[Saved entries]

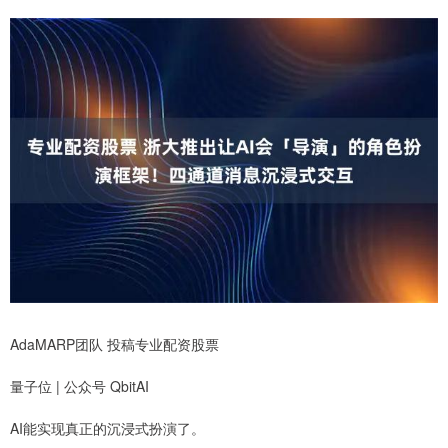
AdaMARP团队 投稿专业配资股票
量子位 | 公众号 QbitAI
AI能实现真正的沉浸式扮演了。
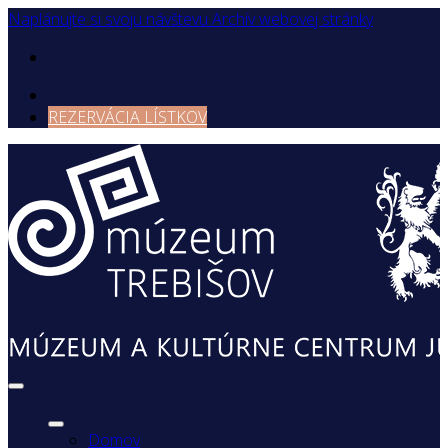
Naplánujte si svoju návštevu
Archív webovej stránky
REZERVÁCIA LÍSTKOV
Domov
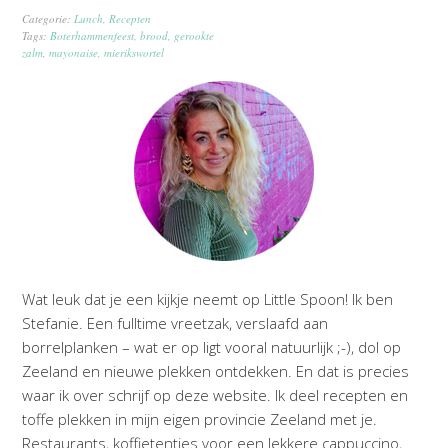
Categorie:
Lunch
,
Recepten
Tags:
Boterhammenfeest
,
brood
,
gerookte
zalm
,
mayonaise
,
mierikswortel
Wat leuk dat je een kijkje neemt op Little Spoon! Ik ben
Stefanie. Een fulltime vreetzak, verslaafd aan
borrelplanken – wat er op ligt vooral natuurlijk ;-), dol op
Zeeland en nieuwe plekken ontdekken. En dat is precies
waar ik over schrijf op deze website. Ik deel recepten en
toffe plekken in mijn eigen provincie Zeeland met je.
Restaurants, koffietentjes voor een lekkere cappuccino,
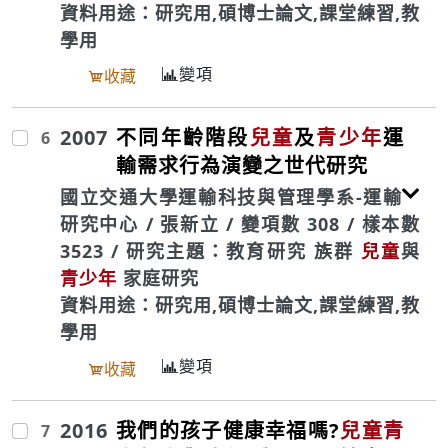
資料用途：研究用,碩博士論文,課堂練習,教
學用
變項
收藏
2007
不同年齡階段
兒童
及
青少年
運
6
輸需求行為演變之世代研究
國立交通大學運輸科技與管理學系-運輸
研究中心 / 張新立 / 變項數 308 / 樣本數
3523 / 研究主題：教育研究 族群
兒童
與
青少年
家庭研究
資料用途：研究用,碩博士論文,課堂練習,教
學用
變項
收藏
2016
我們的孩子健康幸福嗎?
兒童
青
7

● Directions for this task
Without copying any picture, write out the entries exactly.

● Response below
AdaMARP团队 投稿专业配资股票
量子位 | 公众号 QbitAI
AI能实现真正的沉浸式扮演了。
Naplánujte si svoju návštevu
Archív webovej stránky
REZERVÁCIA LÍSTKOV
Domov
Categorie:
Lunch
,
Recepten
Tags:
Boterhammenfeest
,
brood
,
gerookte
zalm
,
mayonaise
,
mierikswortel
Wat leuk dat je een kijkje neemt op Little Spoon! Ik ben
Stefanie. Een fulltime vreetzak, verslaafd aan
borrelplanken – wat er op ligt vooral natuurlijk ;-), dol op
Zeeland en nieuwe plekken ontdekken. En dat is precies
waar ik over schrijf op deze website. Ik deel recepten en
toffe plekken in mijn eigen provincie Zeeland met je.
Restaurants, koffietentjes voor een lekkere cappuccino,
資料用途：研究用,碩博士論文,課堂練習,教
學用
變項
收藏
2007
不同年齡階段
兒童
及
青少年
運
6
輸需求行為演變之世代研究
國立交通大學運輸科技與管理學系-運輸
研究中心 / 張新立 / 變項數 308 / 樣本數
3523 / 研究主題：教育研究 族群
兒童
與
青少年
家庭研究
資料用途：研究用,碩博士論文,課堂練習,教
學用
變項
收藏
2016
我們的孩子健康幸福嗎?
兒童
青
7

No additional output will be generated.